### WORK INSTRUCTION
From the forum thread below, reproduce the passage from "I would also" up to and including "be improved soon.", switching "mic" to "microphone".

I would also love to hear any feedback on the content, I am currently still trying to find my feet with it but I hope to grow it into a useful and enjoyable photographic resource. I am currently using kit that I have to hand so it is all shot on a GoPro Hero 3, I have already upgraded my mic so the sound will be improved soon.

I hope you try it out, subscribe and enjoy!

Shutterhive YouTube Channel


----------



## HughGuessWho

I took a look at your YouTube channel. I think you are off to a good start and would certainly follow you.
If I had any suggestion at all, as a viewer, I would say to work on your "tone" of speech. You seem to be somewhat monotone. However, that will likely improve as you become more comfortable.

Good job and good luck on your project.


----------



## robbins.photo

You need a "hook".  Have you considered an afro?


----------



## SHUTTERHIVE

HughGuessWho said:


> I took a look at your YouTube channel. I think you are off to a good start and would certainly follow you.
> If I had any suggestion at all, as a viewer, I would say to work on your "tone" of speech. You seem to be somewhat monotone. However, that will likely improve as you become more comfortable.
> 
> Good job and good luck on your project.



Thanks for the feedback, I will work on the tone of voice but as you say I am just getting started, hopefully that will come along, let's not forget I am British!


----------



## SHUTTERHIVE

robbins.photo said:


> You need a "hook".  Have you considered an afro?



Hilarious! Not sure I have enough hair for that!

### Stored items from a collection
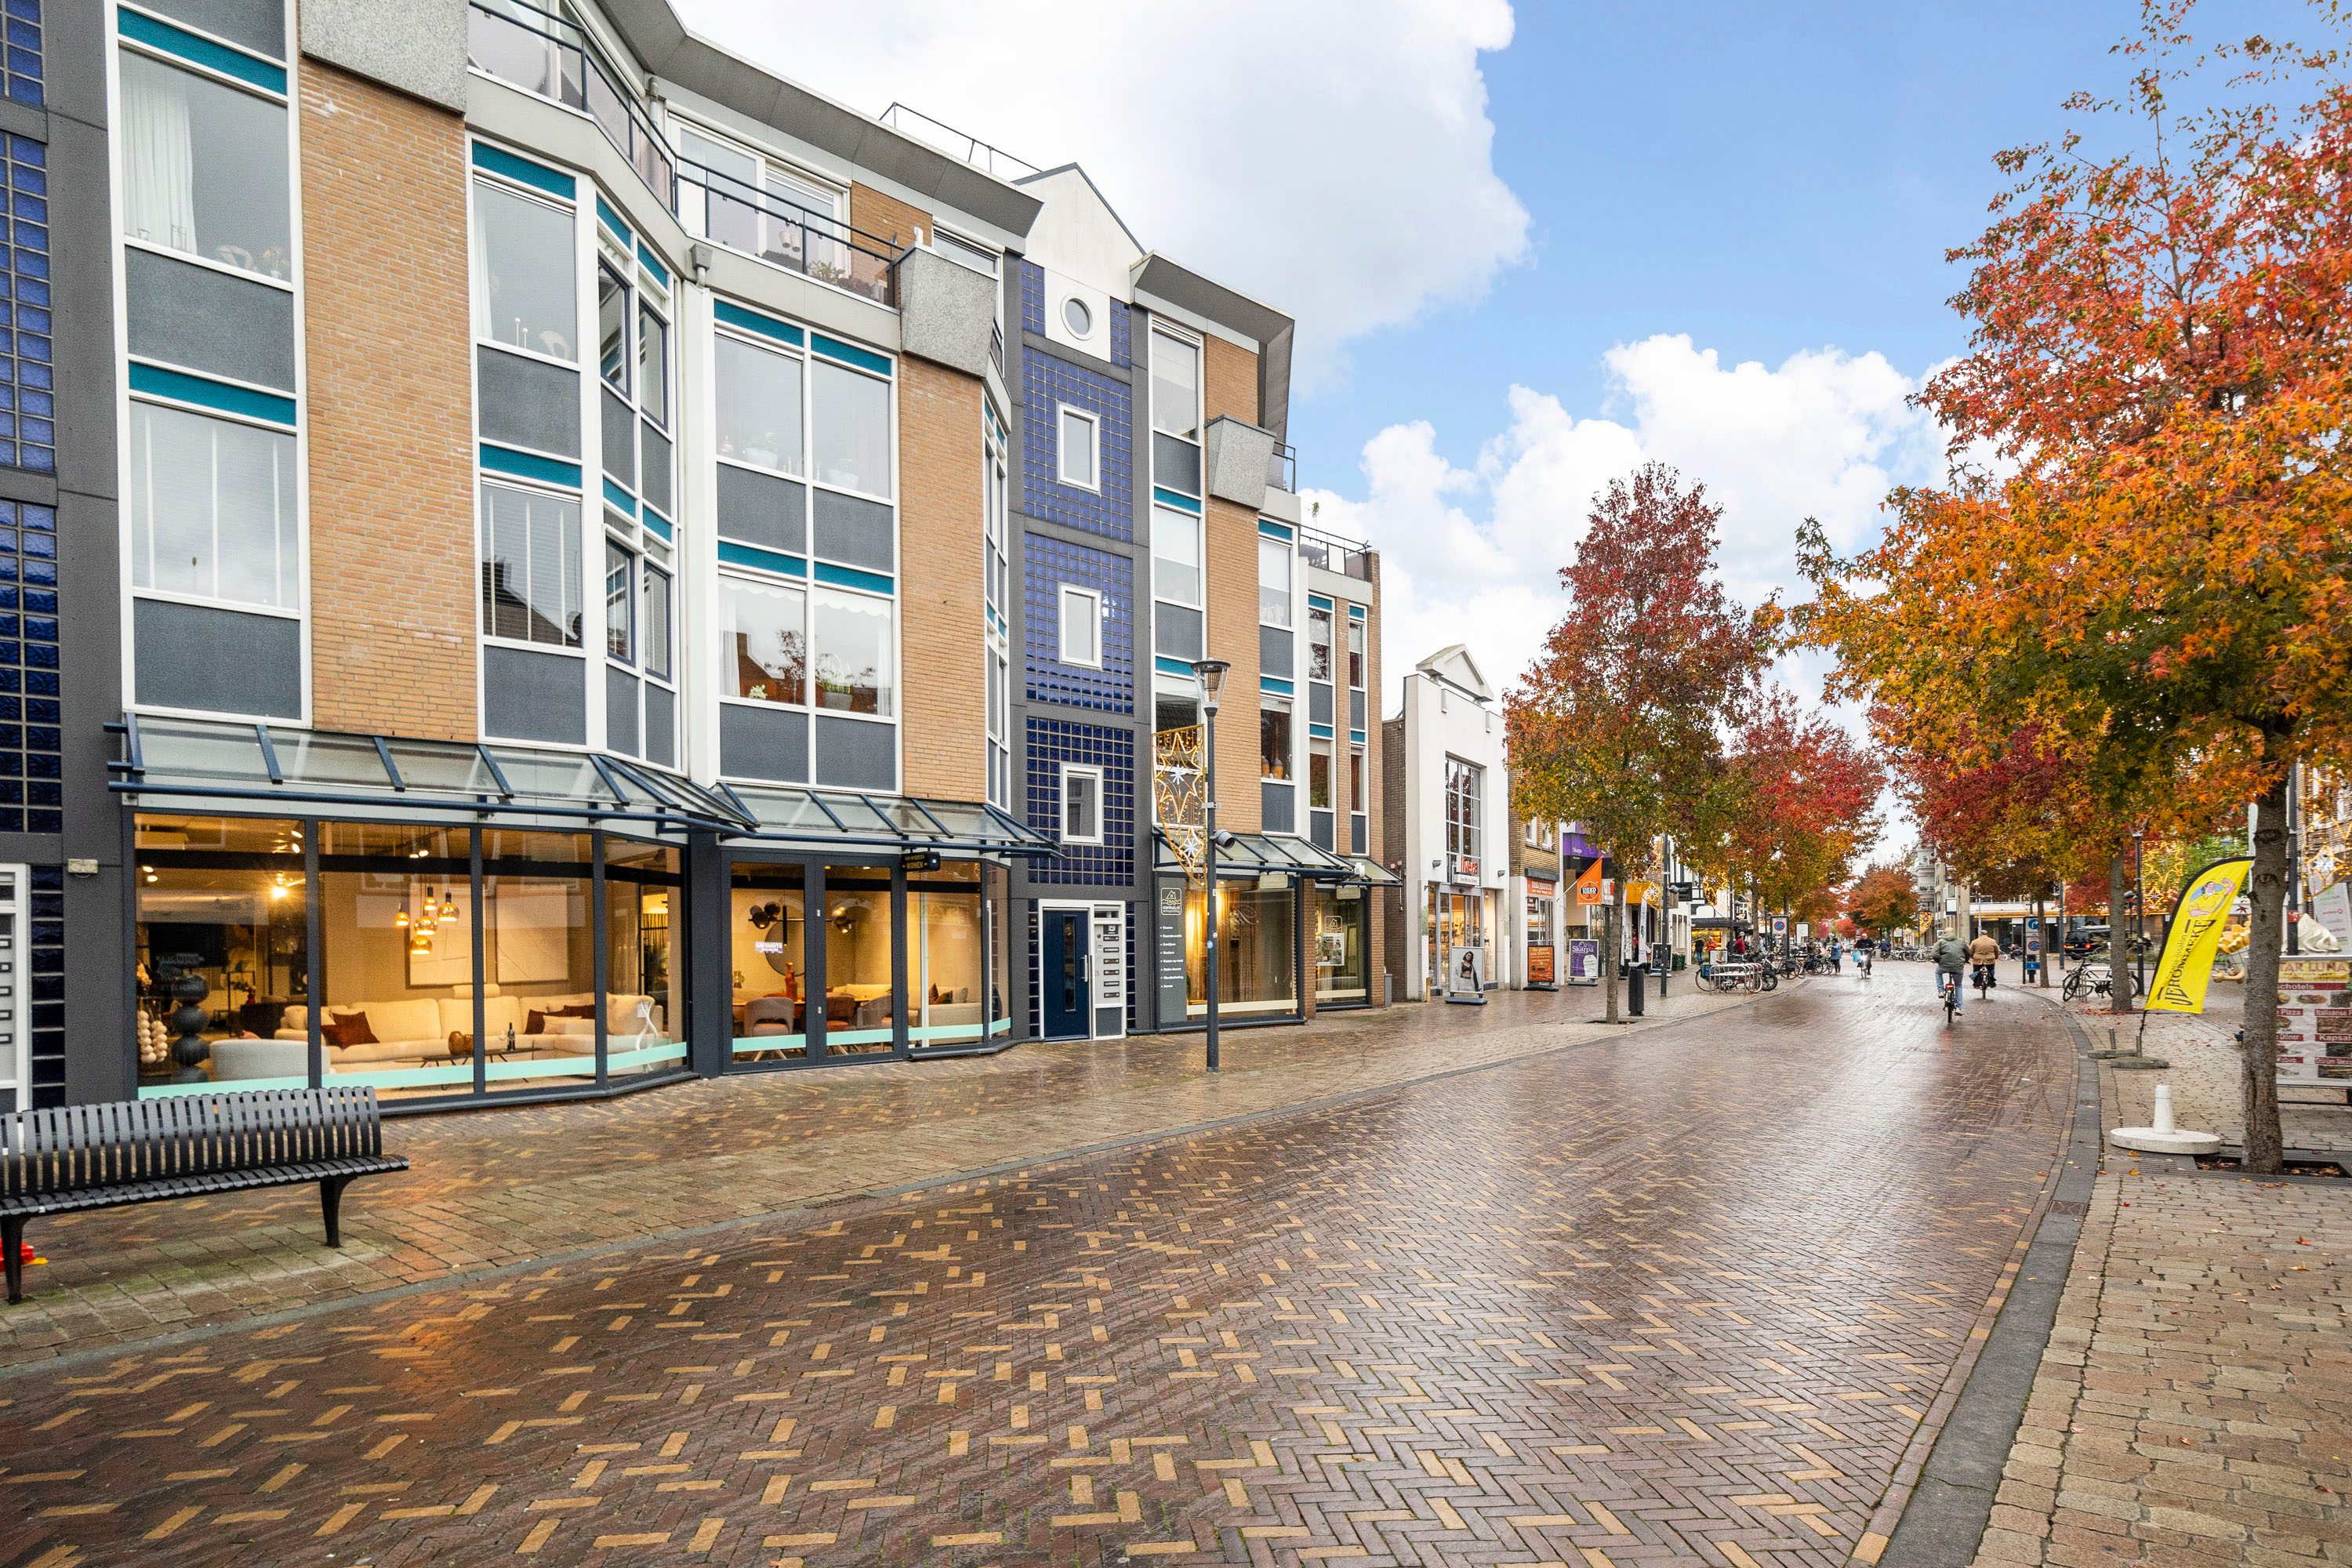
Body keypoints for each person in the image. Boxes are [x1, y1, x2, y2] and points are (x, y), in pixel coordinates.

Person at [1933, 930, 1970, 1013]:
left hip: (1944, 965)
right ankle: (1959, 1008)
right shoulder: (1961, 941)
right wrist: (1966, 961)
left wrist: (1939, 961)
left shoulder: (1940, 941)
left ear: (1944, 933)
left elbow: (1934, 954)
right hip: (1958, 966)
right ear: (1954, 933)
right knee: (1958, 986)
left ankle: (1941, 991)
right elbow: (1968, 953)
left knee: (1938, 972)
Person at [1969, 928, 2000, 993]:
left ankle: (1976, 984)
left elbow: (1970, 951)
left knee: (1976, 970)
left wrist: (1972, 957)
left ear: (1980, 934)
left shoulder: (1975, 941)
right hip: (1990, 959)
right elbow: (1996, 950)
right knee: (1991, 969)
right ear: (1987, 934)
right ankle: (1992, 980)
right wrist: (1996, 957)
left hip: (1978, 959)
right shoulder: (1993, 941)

### SOLUTION
I would also love to hear any feedback on the content, I am currently still trying to find my feet with it but I hope to grow it into a useful and enjoyable photographic resource. I am currently using kit that I have to hand so it is all shot on a GoPro Hero 3, I have already upgraded my microphone so the sound will be improved soon.